Exercise input -
◆ ◆ ◆
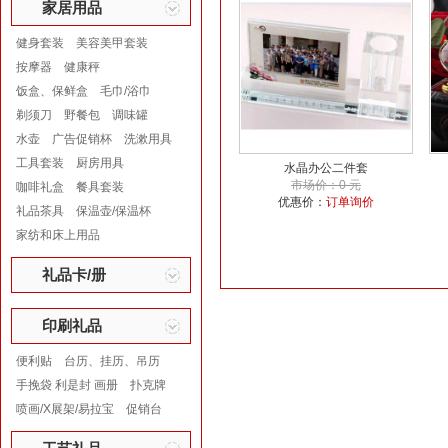
家居用品
健身套装
美容美甲套装
按摩器
健康秤
饭盒、保鲜盒
毛巾/浴巾
剃须刀
野餐包
调味罐
水壶
广告促销杯
洗漱用具
工具套装
厨房用具
水晶办公二件套
市场价：0 元
咖啡礼盒
餐具套装
优惠价：
订单询价
礼品茶具
保温壶/保温杯
家纺和床上用品
礼品卡/册
印刷礼品
便利贴
台历、挂历、吊历
手挽袋 利是封 画册
扑克牌
喷画/X展架/易拉宝
促销台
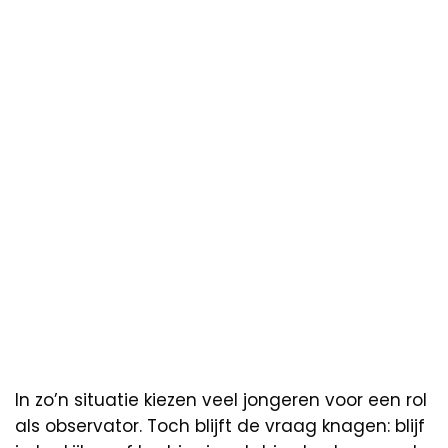
In zo’n situatie kiezen veel jongeren voor een rol
als observator. Toch blijft de vraag knagen: blijf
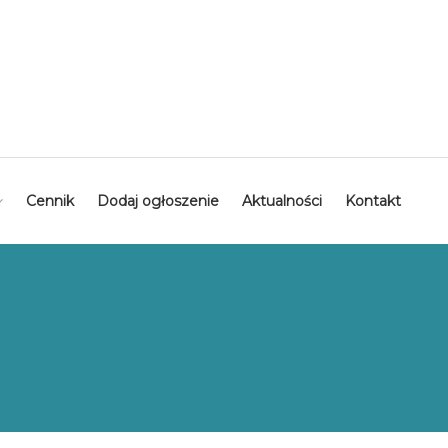
Cennik
Dodaj ogłoszenie
Aktualności
Kontakt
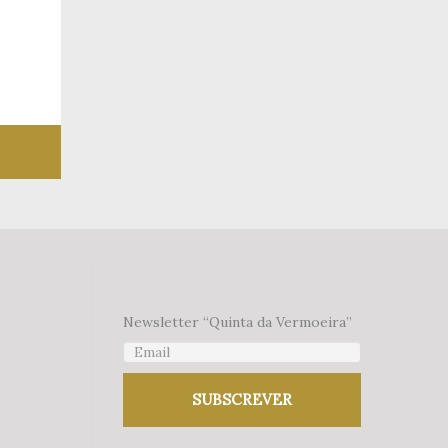
 desejos
Newsletter “Quinta da Vermoeira”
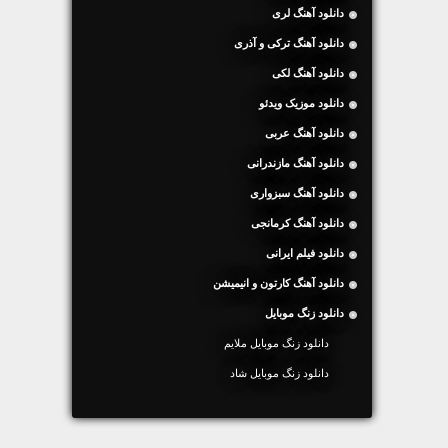
دانلود آهنگ لری
دانلود آهنگ ترکی و آذری
دانلود آهنگ لکی
دانلود موزیک ویدئو
دانلود آهنگ عربی
دانلود آهنگ مازندرانی
دانلود آهنگ سبزواری
دانلود آهنگ کرمانجی
دانلود فیلم ایرانی
دانلود آهنگ کارتون و انیمیشن
دانلود زنگ موبایل
دانلود زنگ موبایل ملایم
دانلود زنگ موبایل شاد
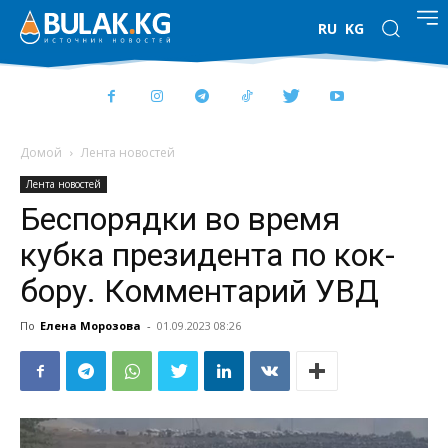
RU
KG
Домой
Лента новостей
Лента новостей
Беспорядки во время
кубка президента по кок-
бору. Комментарий УВД
По
Елена Морозова
-
01.09.2023 08:26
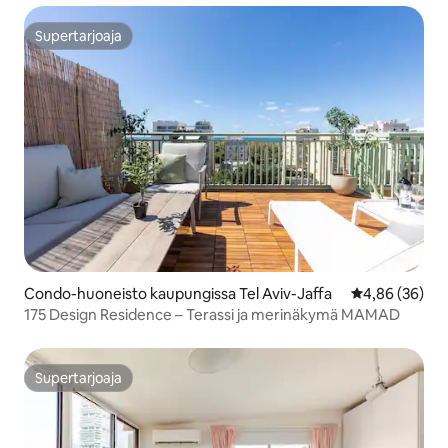
Supertarjoaja
Supertarjoaja
Condo-huoneisto kaupungissa Tel Aviv-Jaffa
Keskimääräine
4,86 (36)
175 Design Residence – Terassi ja merinäkymä MAMAD
Supertarjoaja
Supertarjoaja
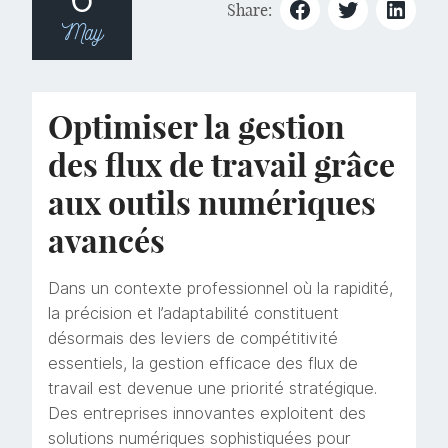
Share:
May
Optimiser la gestion
des flux de travail grâce
aux outils numériques
avancés
Dans un contexte professionnel où la rapidité,
la précision et l’adaptabilité constituent
désormais des leviers de compétitivité
essentiels, la gestion efficace des flux de
travail est devenue une priorité stratégique.
Des entreprises innovantes exploitent des
solutions numériques sophistiquées pour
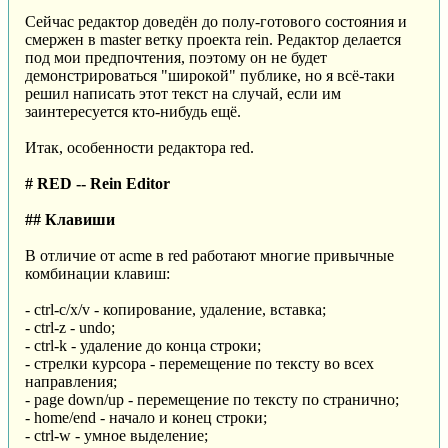
Сейчас редактор доведён до полу-готового состояния и
смержен в master ветку проекта rein. Редактор делается
под мои предпочтения, поэтому он не будет
демонстрироваться "широкой" публике, но я всё-таки
решил написать этот текст на случай, если им
заинтересуется кто-нибудь ещё.
Итак, особенности редактора red.
# RED -- Rein Editor
## Клавиши
В отличие от acme в red работают многие привычные
комбинации клавиш:
- ctrl-c/x/v - копирование, удаление, вставка;
- ctrl-z - undo;
- ctrl-k - удаление до конца строки;
- стрелки курсора - перемещение по тексту во всех
направления;
- page down/up - перемещение по тексту по странично;
- home/end - начало и конец строки;
- ctrl-w - умное выделение;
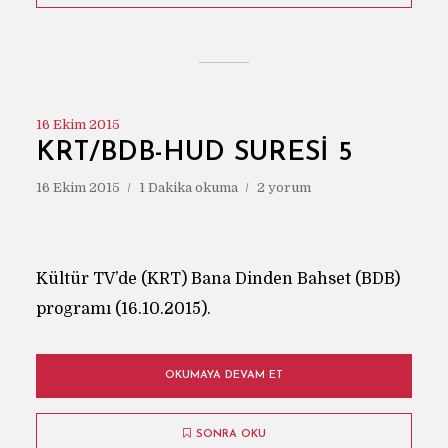
16 Ekim 2015
KRT/BDB-HUD SURESİ 5
16 Ekim 2015
1 Dakika okuma
2 yorum
Kültür TV’de (KRT) Bana Dinden Bahset (BDB)
programı (16.10.2015).
OKUMAYA DEVAM ET
SONRA OKU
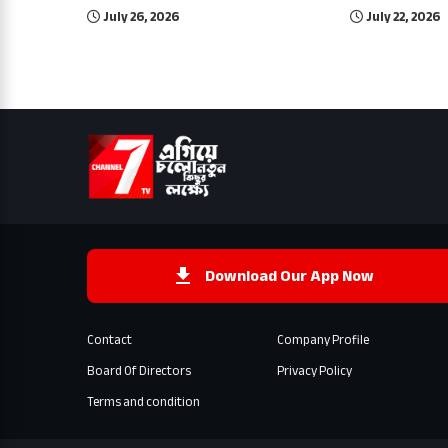
July 26, 2026
July 22, 2026
Download Our App Now
Contact
Company Profile
Board Of Directors
Privacy Policy
Terms and condition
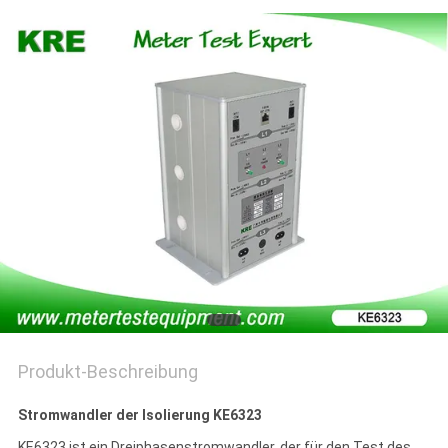
PRIVACY
POLICY
Produkt-Beschreibung
Stromwandler der Isolierung KE6323
KE6323 ist ein Dreiphasenstromwandler, der für den Test des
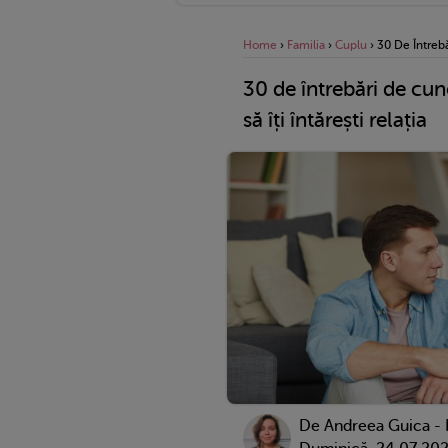
Home
›
Familia
›
Cuplu
›
30 De Întrebă
30 de întrebări de cun
să îți întărești relația
De
Andreea Guica -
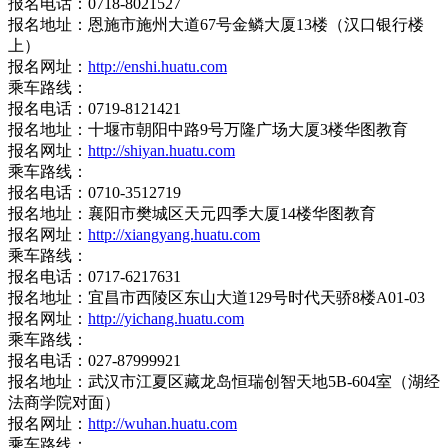
报名电话：0718-8021527
报名地址：恩施市施州大道67号金鳞大厦13楼（汉口银行楼
上）
报名网址：
http://enshi.huatu.com
乘车路线：
报名电话：0719-8121421
报名地址：十堰市朝阳中路9号万隆广场大厦3楼华图教育
报名网址：
http://shiyan.huatu.com
乘车路线：
报名电话：0710-3512719
报名地址：襄阳市樊城区天元四季大厦14楼华图教育
报名网址：
http://xiangyang.huatu.com
乘车路线：
报名电话：0717-6217631
报名地址：宜昌市西陵区东山大道129号时代天骄8楼A01-03
报名网址：
http://yichang.huatu.com
乘车路线：
报名电话：027-87999921
报名地址：武汉市江夏区藏龙岛恒瑞创智天地5B-604室（湖经
法商学院对面）
报名网址：
http://wuhan.huatu.com
乘车路线：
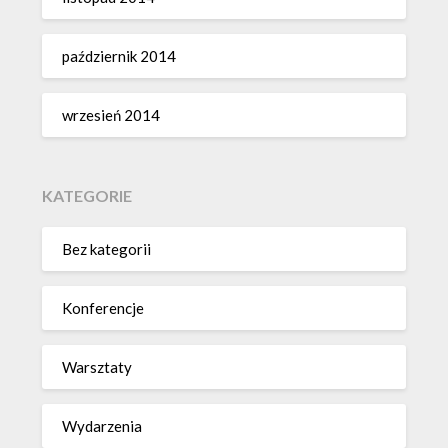
październik 2014
wrzesień 2014
KATEGORIE
Bez kategorii
Konferencje
Warsztaty
Wydarzenia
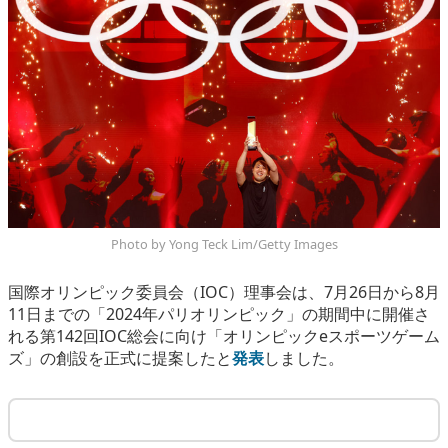
eスポーツ
Photo by Yong Teck Lim/Getty Images
国際オリンピック委員会（IOC）理事会は、7月26日から8月
11日までの「2024年パリオリンピック」の期間中に開催さ
れる第142回IOC総会に向け「オリンピックeスポーツゲーム
ズ」の創設を正式に提案したと
発表
しました。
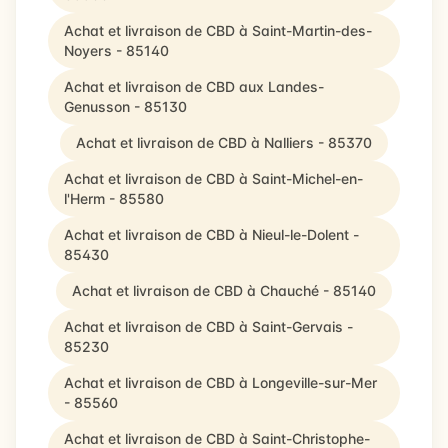
Achat et livraison de CBD à Saint-Martin-des-
Noyers - 85140
Achat et livraison de CBD aux Landes-
Genusson - 85130
Achat et livraison de CBD à Nalliers - 85370
Achat et livraison de CBD à Saint-Michel-en-
l'Herm - 85580
Achat et livraison de CBD à Nieul-le-Dolent -
85430
Achat et livraison de CBD à Chauché - 85140
Achat et livraison de CBD à Saint-Gervais -
85230
Achat et livraison de CBD à Longeville-sur-Mer
- 85560
Achat et livraison de CBD à Saint-Christophe-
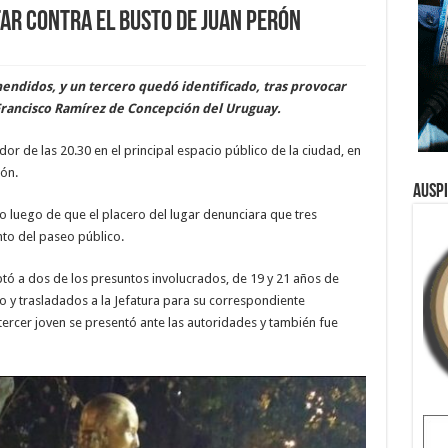
ar contra el busto de Juan Perón
endidos, y un tercero quedó identificado, tras provocar
 Francisco Ramírez de Concepción del Uruguay.
edor de las 20.30 en el principal espacio público de la ciudad, en
rón.
Ausp
 luego de que el placero del lugar denunciara que tres
o del paseo público.
rceptó a dos de los presuntos involucrados, de 19 y 21 años de
 y trasladados a la Jefatura para su correspondiente
tercer joven se presentó ante las autoridades y también fue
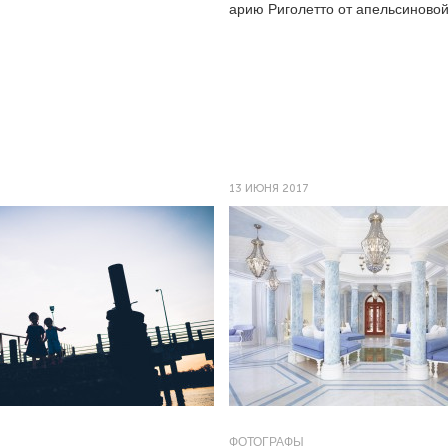
арию Риголетто от апельсиновой
13 ИЮНЯ 2017
ФОТОГРАФЫ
◆ ◆ ◆
Brief - Look above for the line containing "Konferencje", then write out every line from there down to the line containing "ar contra el busto de Juan Perón", that line included, with no pictures.

Output of the task -
Konferencje
Warsztaty
Wydarzenia
eスポーツ
Photo by Yong Teck Lim/Getty Images
国際オリンピック委員会（IOC）理事会は、7月26日から8月
11日までの「2024年パリオリンピック」の期間中に開催さ
れる第142回IOC総会に向け「オリンピックeスポーツゲーム
ズ」の創設を正式に提案したと
発表
しました。
Achat et livraison de CBD à Saint-Martin-des-
Noyers - 85140
Achat et livraison de CBD aux Landes-
Genusson - 85130
Achat et livraison de CBD à Nalliers - 85370
Achat et livraison de CBD à Saint-Michel-en-
l'Herm - 85580
Achat et livraison de CBD à Nieul-le-Dolent -
85430
Achat et livraison de CBD à Chauché - 85140
Achat et livraison de CBD à Saint-Gervais -
85230
Achat et livraison de CBD à Longeville-sur-Mer
- 85560
Achat et livraison de CBD à Saint-Christophe-
ar contra el busto de Juan Perón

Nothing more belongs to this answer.